This year’s theme, Write Your Story, aims to encourage young people to embrace their unique perspectives and share their stories with others. Seeing others share their stories can be crucial for young LGBTQI+ people who may feel isolated, marginalised, or uncertain about their place in the world by validating their own experiences.
LGBTQI+ History in Australia
The history of LGBTQI+ individuals in Australia is complex and diverse, with a range of experiences and challenges. During the 1960s and 1970s, activists fought for the decriminalization of homosexuality, anti-discrimination laws, and recognition of same-sex relationships. Homosexuality was illegal in Australia until 1975, and Tasmania was the last state to legalize it in 1994.

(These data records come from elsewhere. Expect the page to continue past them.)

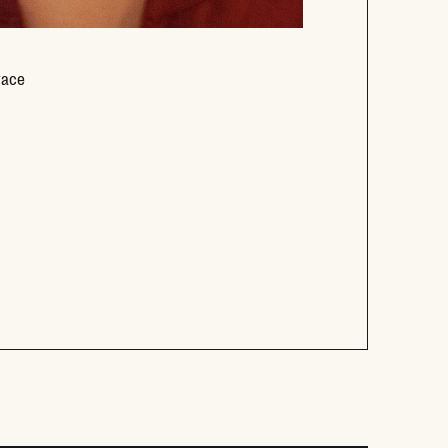
Opens new window
race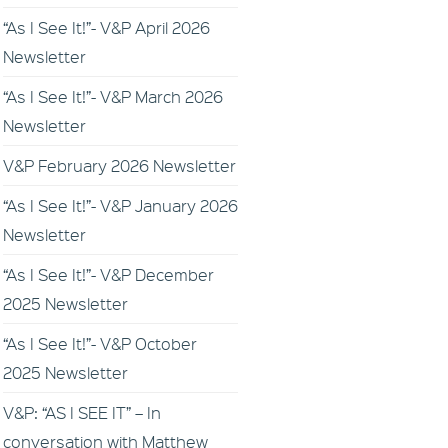
“As I See It!”- V&P April 2026
Newsletter
“As I See It!”- V&P March 2026
Newsletter
V&P February 2026 Newsletter
“As I See It!”- V&P January 2026
Newsletter
“As I See It!”- V&P December
2025 Newsletter
“As I See It!”- V&P October
2025 Newsletter
V&P: “AS I SEE IT” – In
conversation with Matthew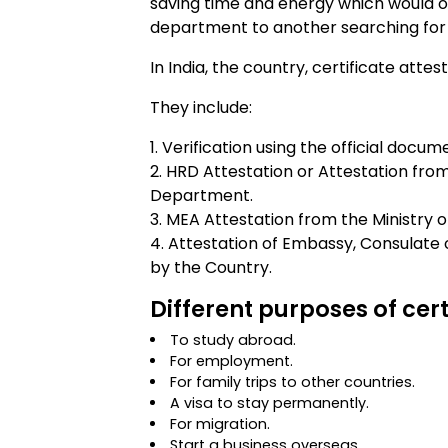
saving time and energy which would o
department to another searching for 
In India, the country, certificate atte
They include:
Verification using the official docum
HRD Attestation or Attestation f
Department.
MEA Attestation from the Ministry of 
Attestation of Embassy, Consulate 
by the Country.
Different purposes of cert
To study abroad.
For employment.
For family trips to other countries.
A visa to stay permanently.
For migration.
Start a business overseas.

The first Mardi Gras event in Australia was held on June 24, 1978, and hundreds of people marched from Taylor Square to Hyde Park in Sydney. However, when they tried to pass through barricades, the police intervened. As a result, fifty-three individuals were arrested, and some experienced violent assaults. The heavy-handed approach by authorities was strongly criticised and led indirectly to a relaxation of protest laws in NSW. The event the next year was peaceful and successful, and it soon became a popular Sydney event: ‘The Gay and Lesbian Mardi Gras’.
In 2017, same-sex marriage was legalized, and in 2019, laws were passed to prohibit discrimination against LGBTQI+ students in religious schools. Although Australia has made significant progress in promoting the rights of LGBTQI+ individuals, there is still much work to be done.
Why we celebrate
Wear It Purple Day was created to raise awareness of the struggles faced by LGBTQI+ youth. The day was established in response to heartbreaking stories of mistreatment and the devastating loss of several young community members who tragically took their own lives due to bullying and harassment.
The movement started as a way to show young people around the world that there is still hope and that there is support and acceptance for them. It is about showing LGBTQI+ young people that they have the right to be proud of who they are.
Purple was chosen as it isn’t a primary colour, and it takes many colours to mix to get purple. Similar to the colour, Wear it Purple stands for being made from a diversity of the LGBTQI+ community and coming together to do something good.
How to Show Support
There are plenty of ways you can show support on Wear It Purple Day
- Wear something purple
- Host a morning tea at your workplace or school
- Donate to Wear It Purple
- Encourage any out/open LGBTQI+ staff members to present at your event and share their story
- Put Wear it Purple posters up around your office or school
So, on the 25th of August, put on your best purple outfit and Wear it Purple!